From the ALLY-2 study we learned the efficacy of daclatasvir and sofosbuvir for the coinfected population for multiple genotypes, and there we saw excellent SVR rates as well, and that was across genotypes 1 through 4, but with inferior SVR rates with 8 weeks vs. 12 weeks of therapy.
Daclatasvir is not yet approved in the United States but is approved in Europe, and they have been expanding indications there. The ALLY-2 trial had a limited number of patients with genotype 3, and while it displayed extremely high rates of success, in those without HIV, ALLY-3 showed lower levels of success in patients with genotype 3 and cirrhosis, so those with genotype 3 and more advanced disease were likely under-represented in the coinfection trial.
Overall, the data continue to support the idea that efficacy rates are similar in persons without HIV and with HIV, so we will continue to extrapolate data from the HIV-negative individuals who have been treated to the coinfected population, taking into account the drug-drug interactions.
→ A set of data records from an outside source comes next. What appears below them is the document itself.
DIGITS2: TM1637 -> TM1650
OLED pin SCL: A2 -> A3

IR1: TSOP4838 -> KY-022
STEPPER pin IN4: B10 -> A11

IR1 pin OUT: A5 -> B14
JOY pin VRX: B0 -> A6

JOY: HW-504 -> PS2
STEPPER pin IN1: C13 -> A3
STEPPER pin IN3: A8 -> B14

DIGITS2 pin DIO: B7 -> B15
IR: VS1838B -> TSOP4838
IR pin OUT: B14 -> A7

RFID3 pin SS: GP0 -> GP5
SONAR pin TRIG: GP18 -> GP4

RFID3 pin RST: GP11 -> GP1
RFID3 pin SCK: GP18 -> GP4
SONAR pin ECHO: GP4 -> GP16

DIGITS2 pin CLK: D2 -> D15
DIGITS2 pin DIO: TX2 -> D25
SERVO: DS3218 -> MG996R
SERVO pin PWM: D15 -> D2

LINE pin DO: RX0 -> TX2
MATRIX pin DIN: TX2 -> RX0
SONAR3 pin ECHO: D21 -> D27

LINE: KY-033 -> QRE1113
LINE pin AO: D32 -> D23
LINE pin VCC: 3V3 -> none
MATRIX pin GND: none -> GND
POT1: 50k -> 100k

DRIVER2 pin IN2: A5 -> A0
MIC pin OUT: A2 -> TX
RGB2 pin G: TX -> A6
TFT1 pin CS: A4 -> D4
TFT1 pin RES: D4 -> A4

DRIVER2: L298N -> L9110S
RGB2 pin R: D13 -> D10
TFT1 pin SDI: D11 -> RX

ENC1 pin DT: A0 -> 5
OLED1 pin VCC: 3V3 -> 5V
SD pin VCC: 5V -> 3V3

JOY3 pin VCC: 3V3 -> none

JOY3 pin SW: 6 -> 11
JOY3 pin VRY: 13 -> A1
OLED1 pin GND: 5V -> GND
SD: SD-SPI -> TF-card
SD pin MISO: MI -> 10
The other major theme we saw was in abstracts suggesting the time to which patients become HCV negative does not impact results. They are typically measured at 2, 4, 6 and 8 weeks potentially, but the point at which a patient becomes undetectable for HCV RNA does not impact SVR rates.
Arthur Y. Kim
There was another major study in collaboration with CDC investigators and a large, national testing lab called Quest, which examined the putative burden of liver disease among hepatitis C-positive individuals and suggested there was more advanced fibrosis than previous studies showed.
The burden of liver disease as the population ages is another important public health message that emerged from the meeting.
One of the symposia discussed two issues of importance that are a little less appreciated: the concept that we may not be able to fully eliminate but reduce transmission by earlier treatment of hepatitis C among high-risk populations. Gregory Dore, MD, presented a nice talk on that.
Finally, Peters finished that session with a rousing overview of the cost issues involved and the various perspectives in what is going on in the real world. She remarked that many of us have become professional letter writers rather than doing what we were trained to do as medical providers and doctors.
It is clear that the field is rapidly changing with the introduction of multiple new medications and that it may be challenging for providers to stay up on the latest developments. The sessions reviewed the management of everything from the pathogenesis and evaluation of acute hepatitis C, managing chronic hepatitis C and early decompensated liver disease — topics that, particularly in the ID-trained audience, continue to require ongoing education.
It’s important for people to stay updated through continuing education as well as referring to up-to-date documents such as the HCV Guidelines.
This will be an ever-changing field for the time to come.
Disclosure: Kim reports financial relationships with AbbVie, Bristol-Myers Squibb and Gilead Sciences. Naggie reports financial relationships with AbbVie, Bristol-Myers Squibb, Gilead Sciences, Janssen Therapeutics, Merck and Vertex. Peters reports financial relationships with Biotron.